FILE - Flames burn trees at a wildfire near Bodalla, Australia, Jan. 12, 2020.
FILE - Flames burn trees at a wildfire near Bodalla, Australia, Jan. 12, 2020.

Australian scientists are developing an ambitious plan to try to tame lightning to ease the threat of bushfires. Many of last summer's devastating blazes were caused by lightning strikes. An international team of researchers in Canberra is testing a laser beam to try to control where the lighting hits.

Scientists in Canberra are trying to tame the lightning bolts responsible for many Australian bushfires. The scientists believe the bolts’ path and direction could be controlled by small, portable laser pointers.

Lightning is generated when frozen raindrops collide in a storm cloud, creating an electric charge. Researchers have shown that thunderclouds could be "short-circuited" by using a laser to heat tiny particles in the air to trigger a lightning strike.

In the laboratory, they have successfully used an energy beam to guide a burst of electricity to a designated target.

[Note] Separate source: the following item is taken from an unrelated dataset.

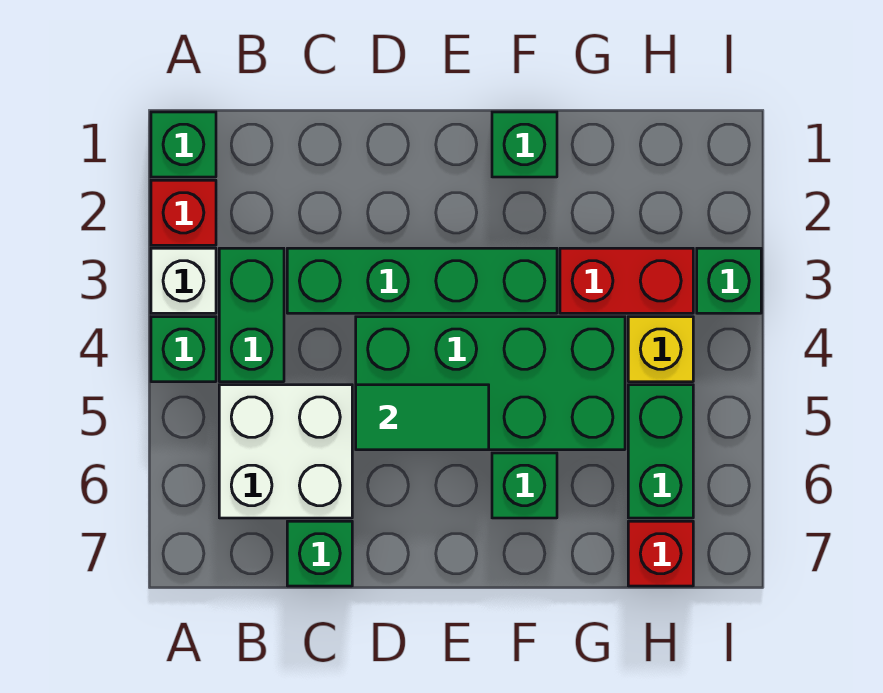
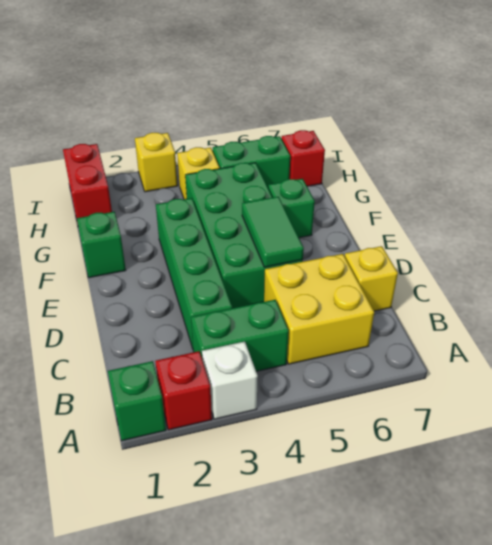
green 1x1 brick [151,317,216,382] -> none
white 2x2 brick [219,385,352,518] -> yellow 2x2 brick [264,254,374,364]
green 1x1 brick [287,521,352,586] -> yellow 1x1 brick [345,246,398,311]
red 1x2 brick [560,248,693,313] -> red 1x2 brick moved to [63,144,112,223]
green 1x1 brick [697,248,761,313] -> yellow 1x1 brick [135,133,178,192]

Professor Andrey Miroshnichenko of the University of New South Wales in Canberra is a co-author of the study.

“The reason for our research was to find the condition where we can control and induce lightning where we want it and when we want it,” Miroshnichenko said. “We anticipate that it should be quite effective and low-cost. We need to perform large-scale experiments out there.”

Those trials are expected to start soon. The research has been published in the journal Nature Communications. It was a collaboration that involved the University of New South Wales in Canberra, Texas A&M University in Qatar and the University of California in Los Angeles.

The largest bushfire ever recorded in Australia was caused by lighting last October. The Gospers Mountain blaze burned for 79 days and scorched more than a million hectares near Sydney’s suburban fringe.